In infant-directed speech (IDS) adults exaggerate speech (extended pitch range, longer vowels, hyperarticulated vowels etc.) more than in adult-directed speech (ADS) (Burnham et al., 2002). While reports that such exaggerations occur across languages - Swedish, Russian, and English (Kuhl et al., 1997), Thai and English (Kitamura et al., 2002), and Japanese and English (Andruski et al., 1999) - argue for universality of this phenomenon, other results suggest cross-language differences less IDS vs. ADS pitch elevation in British than American English (Shute & Wheldall, 1989), and lack of IDS vs. ADS vowel space difference in Norwegian (Englund & Behne, 2005).
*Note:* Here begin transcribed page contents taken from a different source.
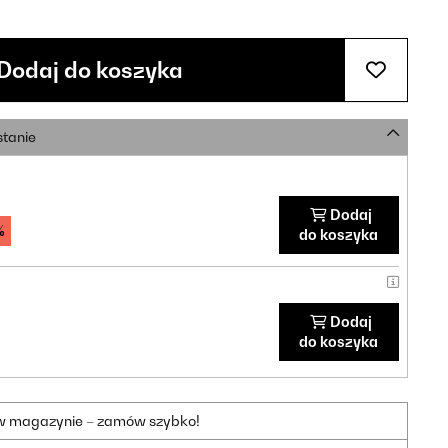
Dodaj do koszyka
stanie
Dodaj
%
do koszyka
Dodaj
do koszyka
 w magazynie – zamów szybko!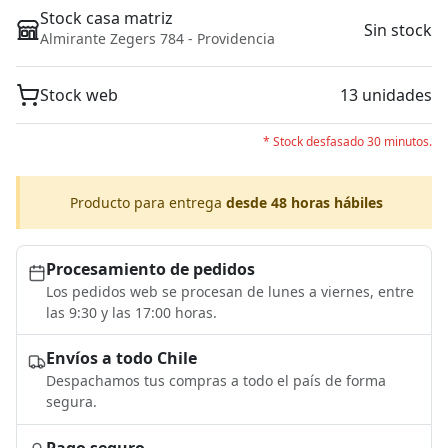
Stock casa matriz
Sin stock
Almirante Zegers 784 - Providencia
Stock web
13 unidades
* Stock desfasado 30 minutos.
Producto para entrega
desde 48 horas hábiles
Procesamiento de pedidos
Los pedidos web se procesan de lunes a viernes, entre
las 9:30 y las 17:00 horas.
Envíos a todo Chile
Despachamos tus compras a todo el país de forma
segura.
Pago seguro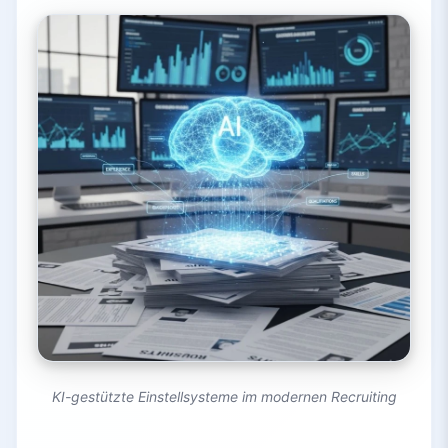
KI-gestützte Einstellsysteme im modernen Recruiting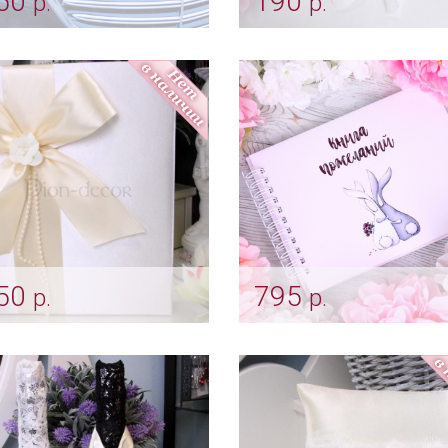
50
190
р.
р.
ба на авто «Крем»
Лепестки роз цвета а
(300 шт.)
vt_0155
Арт: kor_0019
50
795
р.
р.
а с бантом цвета
Альбом с для теплых
ори
пожеланий "Зайчишки"
pap_0040
Арт: alb_0025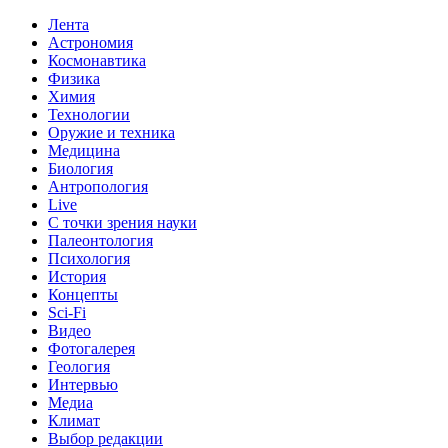
Лента
Астрономия
Космонавтика
Физика
Химия
Технологии
Оружие и техника
Медицина
Биология
Антропология
Live
С точки зрения науки
Палеонтология
Психология
История
Концепты
Sci-Fi
Видео
Фотогалерея
Геология
Интервью
Медиа
Климат
Выбор редакции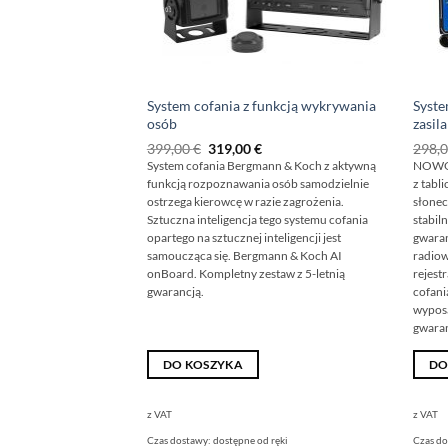
System cofania z funkcją wykrywania
Syste
osób
zasil
Pierwotna
Aktualna
399,00
€
319,00
€
298,
cena
cena
System cofania Bergmann & Koch z aktywną
NOWOŚ
wynosiła:
wynosi:
funkcją rozpoznawania osób samodzielnie
z tabli
399,00
319,00
€
€.
ostrzega kierowcę w razie zagrożenia.
słonec
Sztuczna inteligencja tego systemu cofania
stabil
opartego na sztucznej inteligencji jest
gwaran
samoucząca się. Bergmann & Koch AI
radiow
onBoard. Kompletny zestaw z 5-letnią
rejest
gwarancją.
cofani
wyposa
gwaran
DO KOSZYKA
DO
z VAT
z VAT
Czas dostawy:
dostępne od ręki
Czas d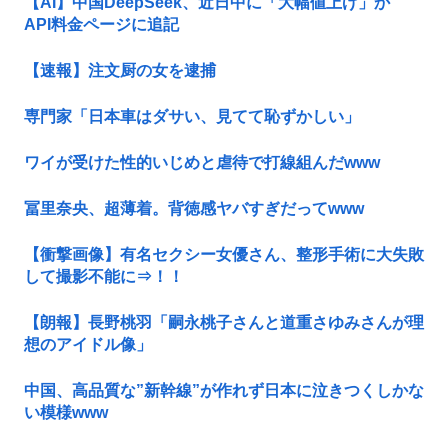
【AI】中国DeepSeek、近日中に「大幅値上げ」か
API料金ページに追記
【速報】注文厨の女を逮捕
専門家「日本車はダサい、見てて恥ずかしい」
ワイが受けた性的いじめと虐待で打線組んだwww
冨里奈央、超薄着。背徳感ヤバすぎだってwww
【衝撃画像】有名セクシー女優さん、整形手術に大失敗
して撮影不能に⇒！！
【朗報】長野桃羽「嗣永桃子さんと道重さゆみさんが理
想のアイドル像」
中国、高品質な”新幹線”が作れず日本に泣きつくしかな
い模様www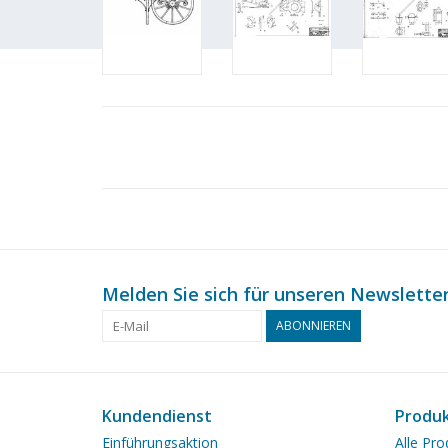
Melden Sie sich für unseren Newsletter
ABONNIEREN
Kundendienst
Produ
Einführungsaktion
Alle Pro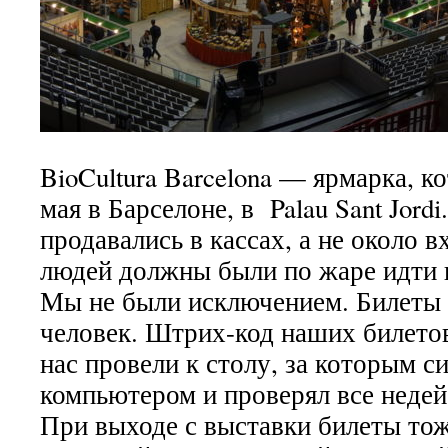
BioCultura Barcelona — ярмарка, к
мая в Барселоне, в Palau Sant Jordi
продавались в кассах, а не около в
людей должны были по жаре идти в
Мы не были исключением. Билеты 
человек. Штрих-код наших билетов
нас провели к столу, за которым с
компьютером и проверял все неде
При выходе с выставки билеты тож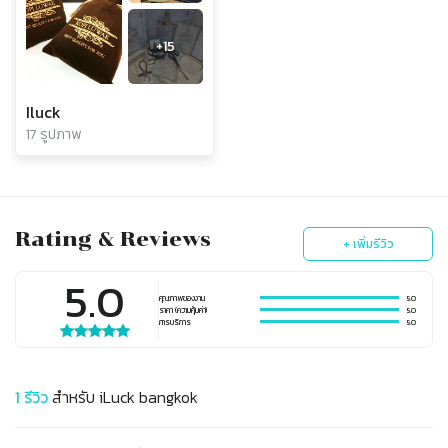
+
15
Iluck
17 รูปภาพ
Rating & Reviews
+ เพิ่มรีวิว
5.0
คุณภาพของงาน
5.0
ราคา (ความคุ้มค่า)
5.0
การบริการ
5.0
1
รีวิว
สำหรับ
iLuck bangkok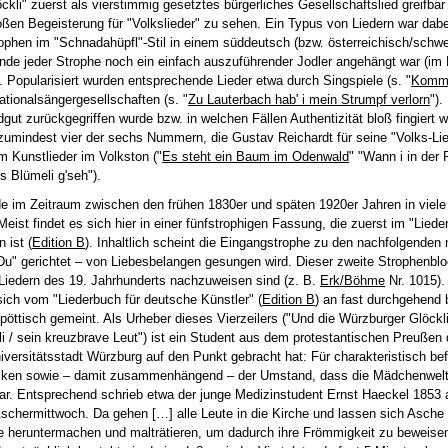
kli" zuerst als vierstimmig gesetztes bürgerliches Gesellschaftslied greifbar 
roßen Begeisterung für "Volkslieder" zu sehen. Ein Typus von Liedern war dab
trophen im "Schnadahüpfl"-Stil in einem süddeutsch (bzw. österreichisch/schwe
Ende jeder Strophe noch ein einfach auszuführender Jodler angehängt war (im 
"). Popularisiert wurden entsprechende Lieder etwa durch Singspiele (s. "
Kommt
Nationalsängergesellschaften (s. "
Zu Lauterbach hab' i mein Strumpf verlorn
").
dgut zurückgegriffen wurde bzw. in welchen Fällen Authentizität bloß fingiert wa
umindest vier der sechs Nummern, die Gustav Reichardt für seine "Volks-Lie
um Kunstlieder im Volkston ("
Es steht ein Baum im Odenwald
" "Wann i in der 
es Blümeli g'seh").
rde im Zeitraum zwischen den frühen 1830er und späten 1920er Jahren in viel
t findet es sich hier in einer fünfstrophigen Fassung, die zuerst im "Liede
 ist (
Edition B
). Inhaltlich scheint die Eingangstrophe zu den nachfolgenden 
Du" gerichtet – von Liebesbelangen gesungen wird. Dieser zweite Strophenbl
Liedern des 19. Jahrhunderts nachzuweisen sind (z. B.
Erk/Böhme
Nr. 1015).
sich vom "Liederbuch für deutsche Künstler" (
Edition B
) an fast durchgehend 
spöttisch gemeint. Als Urheber dieses Vierzeilers ("Und die Würzburger Glöckli
i / sein kreuzbrave Leut") ist ein Student aus dem protestantischen Preußen 
iversitätsstadt Würzburg auf den Punkt gebracht hat: Für charakteristisch be
ocken sowie – damit zusammenhängend – der Umstand, dass die Mädchenwelt
war. Entsprechend schrieb etwa der junge Medizinstudent Ernst Haeckel 1853
 Aschermittwoch. Da gehen […] alle Leute in die Kirche und lassen sich Asche
e heruntermachen und malträtieren, um dadurch ihre Frömmigkeit zu beweisen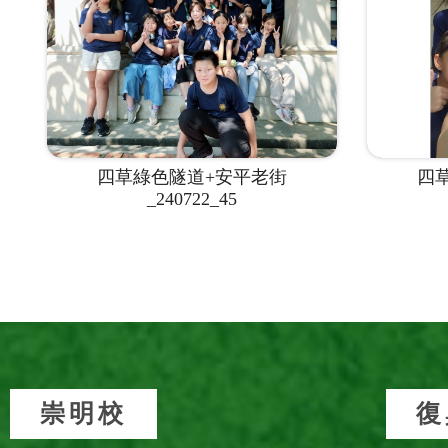
四草綠色隧道+安平老街
四
_240722_45
崇明校
復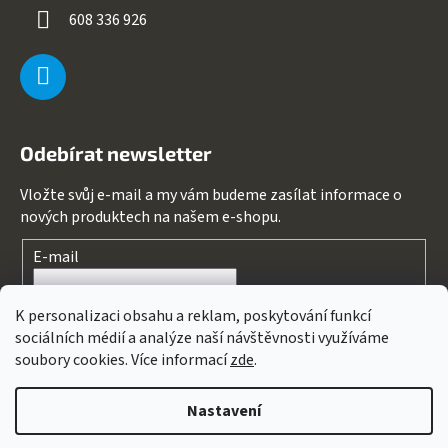
608 336 926
Odebírat newsletter
Vložte svůj e-mail a my vám budeme zasílat informace o
nových produktech na našem e-shopu.
E-mail
Souhlasím s
podmínkami ochrany osobních údajů
K personalizaci obsahu a reklam, poskytování funkcí
sociálních médií a analýze naší návštěvnosti využíváme
PŘIHLÁSIT SE
soubory cookies. Více informací
zde
.
Nastavení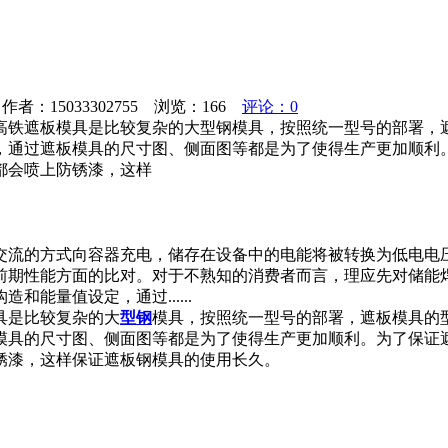
者：15033302755 浏览：
166
评论：0
铁遮板模具是比较复杂的大型钢模具，按照统一型号的部署，遮板
，通过遮板模具的尺寸图、侧面图等都是为了使得生产更加顺利
都会喷上防锈漆，这样
交流的方式向容器充电，储存在设备中的电能将被转换为低电电
前期性能方面的比对。对于不熟知的消费者而言，理应先对储能
能量值设定，通过......
具是比较复杂的大
型钢
模具，按照统一型号的部署，遮板模具的型
模具的尺寸图、侧面图等都是为了使得生产更加顺利。为了保证
锈漆，这样保证遮板钢模具的使用长久。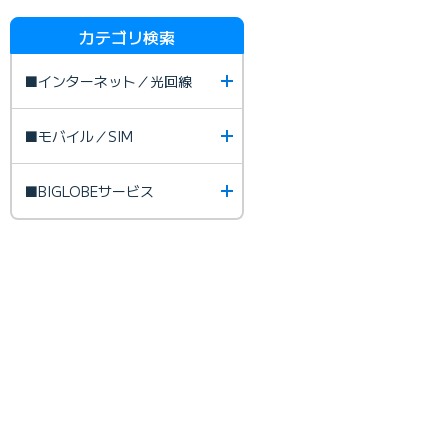
カテゴリ検索
■インターネット／光回線
■モバイル／SIM
■BIGLOBEサービス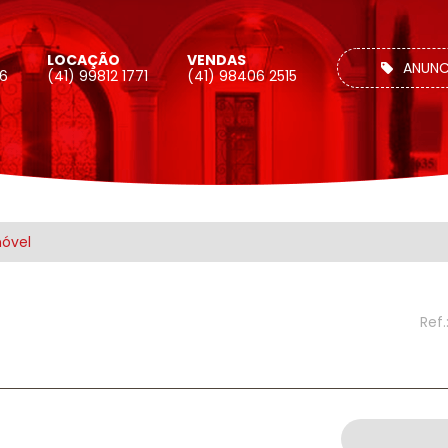
LOCAÇÃO
VENDAS
ANUNC
26
(41) 99812 1771
(41) 98406 2515
móvel
Ref.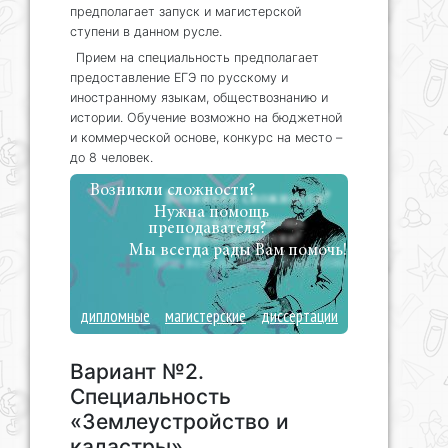
предполагает запуск и магистерской
ступени в данном русле.
Прием на специальность предполагает
предоставление ЕГЭ по русскому и
иностранному языкам, обществознанию и
истории. Обучение возможно на бюджетной
и коммерческой основе, конкурс на место –
до 8 человек.
Возникли сложности?
Нужна помощь
преподавателя?
Мы всегда рады Вам помочь!
дипломные
магистерские
диссертации
Вариант №2.
Специальность
«Землеустройство и
кадастры».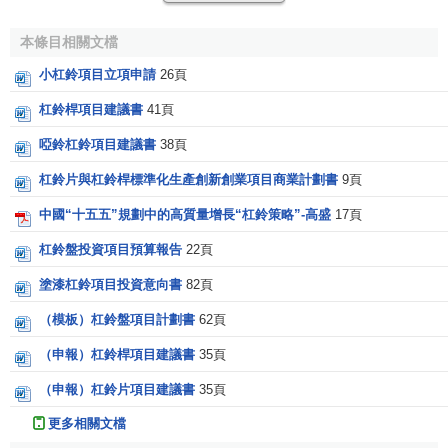
杠鈴策略最主要的優點在於，它可以抵消
利率波動
對銀
行證券投資
總收益
的影響。另外，其
短期投資
比重比較大，
本條目相關文檔
可以更好地滿足銀行
資金流
動性需要。
小杠鈴項目立項申請
26頁
缺點
杠鈴桿項目建議書
41頁
杠鈴策略的缺點在於，其交易的成本要高於階梯期限策
啞鈴杠鈴項目建議書
38頁
略，因為每當短期證券到期或長期證券到達預定期限以內，
杠鈴片與杠鈴桿標準化生產創新創業項目商業計劃書
9頁
銀行都要進入
證券市場
變現買賣。所以對銀行證券轉換能
力、交易能力和投資
經營能力
的要求較高，對於達不到這些
中國“十五五”規劃中的高質量增長“杠鈴策略”-高盛
17頁
要求的銀行來講，這種方法可能並不適用。
杠鈴盤投資項目預算報告
22頁
[2]
塗漆杠鈴項目投資意向書
82頁
杠鈴策略案例
（模板）杠鈴盤項目計劃書
62頁
杠鈴策略，是塔勒布在《
反脆弱
》一書中詳細介紹的，
（申報）杠鈴桿項目建議書
35頁
指在一個領域採取保守性策略，在另一個領域選擇開放性策
（申報）杠鈴片項目建議書
35頁
略，放棄中間路線，比如本職工作是公務員，兼職搖滾歌
手。
更多相關文檔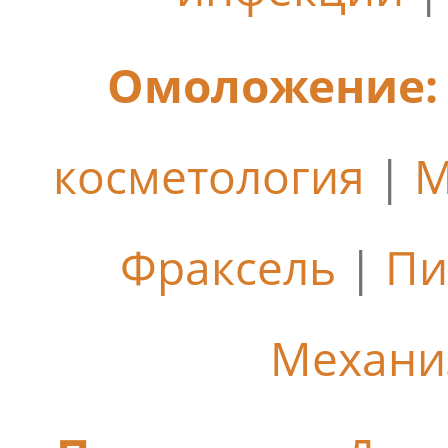
Омоложение:
косметология
|
М
Фраксель
|
Пи
Механи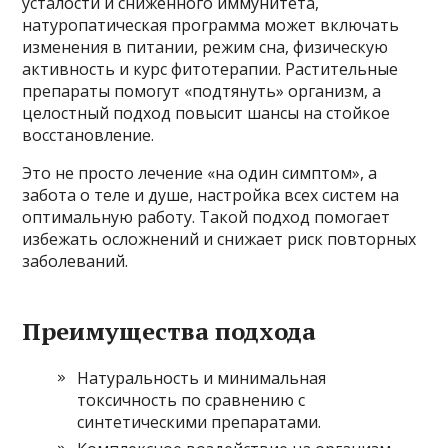
усталости и сниженного иммунитета,
натуропатическая программа может включать
изменения в питании, режим сна, физическую
активность и курс фитотерапии. Растительные
препараты помогут «подтянуть» организм, а
целостный подход повысит шансы на стойкое
восстановление.
Это не просто лечение «на один симптом», а
забота о теле и душе, настройка всех систем на
оптимальную работу. Такой подход помогает
избежать осложнений и снижает риск повторных
заболеваний.
Преимущества подхода
Натуральность и минимальная
токсичность по сравнению с
синтетическими препаратами.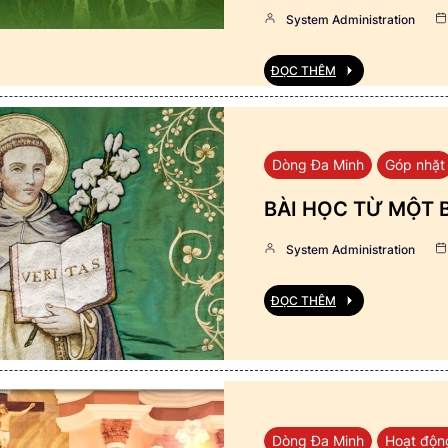
System Administration
ĐỌC THÊM
Dòng Đa Minh
Góp nhặt
BÀI HỌC TỪ MỘT 
System Administration
ĐỌC THÊM
Dòng Đa Minh
Hoạt độn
This study was motivated by the lack of universality in auditory-visual speech perception between Japanese and English adults. While there is pervasive influence of visual information in speech perception whenever it is available (McGurk & MacDonlad, 1977), this is stronger in English than Japanese adults (Sekiyama & Tohkura, 1993). This cross-language difference has its origins between 6 and 8 years when English, but not Japanese, children increase their use of visual speech information (Sekiyama & Burnham, 2004). Is it possible that this effect has its origin in parents speech to their in infants?
A Japanese mother and an Australian English mother were video-recorded speaking to their 5-month-olds, and an adult, using four dolls - Boobaa, Baabaa, Biibaa, Buubaa. Acoustic and phonetic analyses of these words showed that mothers produced longer vowels in IDS than ADS, with the difference most pronounced for /o:/ in English and /a:/ and /u:/ in Japanese. Mean and range fundamental frequency (pitch) was higher in IDS than ADS in English, but for Japanese only the mean was higher. Quadrilateral vowel areas calculated from the first and second formant values of the /o:/, /i:/, /a:/, and /u:/ vowels revealed vowel hyperarticulation in IDS both in Australian English and Japanese, though more so in Japanese. Not surprisingly, given the relative number of vowels (5 in Japanese, 14 in English), Japanese vowel space was generally larger, and interestingly, Japanese IDS showed less overlap between individual vowel ellipses than did English IDS. It is possible that the differences in Japanese and English use of visual information in speech perception are due to the greater ease with which Japanese vowels can be perceived via auditory-only information, thus requiring less use of visual information. Further data collection, and further analysis of the degree of visual hyperarticulation in speech is progressing.